ZIVILGESELLSCHAFT Eine Internet-Plattform bietet Hamburger die Chance, sich mit eigenen Ideen an der Stadtplanung zu beteiligen. Gefördert wird das Pilotprojekt vom Bund

Einmal monatlich wählen die Mitglieder eine „Topidee“, die mit Fachleuten weiterentwickelt wird

VON SILKE RITTER

Die Betroffenen von vornherein an der Stadtentwicklung mitwirken zu lassen, ist das Ziel der Initiative Nexthamburg. In einem Internetportal stellen Bürger ihre Ideen vor und entwickeln sie gemeinsam mit Anwohnern und Experten weiter. 2008 von einer Gruppe Hamburger Architekten und Stadtplaner ins Leben gerufen, wird die Online-Community seit April 2009 als Pilotprojekt vom Bundesministerium für Verkehr, Bauen und Stadtentwicklung gefördert. Bis 2011 soll Nexthamburg ausloten, welche Möglichkeiten Online-Partizipation bei der Stadtentwicklung bietet.

Heute herrscht zwischen Stadtentwicklern und Anwohnern oft ein großes Misstrauen. Ob es um einen mächtigen Ikea-Neubau in der ehemaligen Altonaer Fußgängerzone geht oder um das Bernhard-Nocht-Quartier, ein Investorenprojekt auf St. Pauli: Die Anwohner bekommen oft erst spät Wind von den Plänen und können bestenfalls noch reagieren.

Nexthamburg will das ändern. Auf www.nexthamburg.de können Hamburger ihre Ideen öffentlich machen, sie diskutieren und mit Fachleuten weiterentwickeln. „Wir wollen Stadtentwicklung zur gemeinsamen Sache der Bürger machen und versprechen, mit ihnen für die Umsetzung ihrer Ideen zu kämpfen“, sagt Nexthamburg-Gründer Julian Petrin.

Mitwirken in der Online-Community kann jeder. Zum Einstieg sind die Besucher aufgerufen, sich in der Ideensammlung umzuschauen. In Kategorien wie Ökologie, neue Arbeitsorte oder Kunst und Kultur finden sich Vorschläge der Mitglieder. Wer eine Idee unterstützen will, kann der Community beitreten.

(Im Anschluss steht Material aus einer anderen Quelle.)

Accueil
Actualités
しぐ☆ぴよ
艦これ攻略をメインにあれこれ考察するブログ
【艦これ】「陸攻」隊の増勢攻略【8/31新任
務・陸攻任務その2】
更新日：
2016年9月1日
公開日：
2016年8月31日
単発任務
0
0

Ganz vorne rangiert derzeit die Untertunnelung der Willy-Brandt-Straße, einer nach dem Krieg geschlagenen Schneise, die die Innenstadt vom Hafenrand trennt. Die Idee, die ein User ins Netz stellte, wurde von anderen ergänzt. Verweise auf eine ähnliche Maßnahme in Boston zeigen, dass der Vorschlag nicht utopisch ist. Vierzehn Unterstützer konnte die Tunnel-Idee bisher gewinnen.

Wer selbst aktiv werden möchte, kann Ideen zur Diskussion stellen. Einmal monatlich wählen die Mitglieder eine „Topidee“ aus, die gemeinsam mit Fachleuten weiterentwickelt wird. Zweimal im Jahr kürt die Community eine der Topideen für eine Zukunftsstudie. So wird aus der Idee ein Projekt. Nexthamburg veranstaltet außerdem offene Workshops, bei denen sich die Laien-Stadtentwickler treffen und gemeinsam neue Vorschläge ausbrüten können.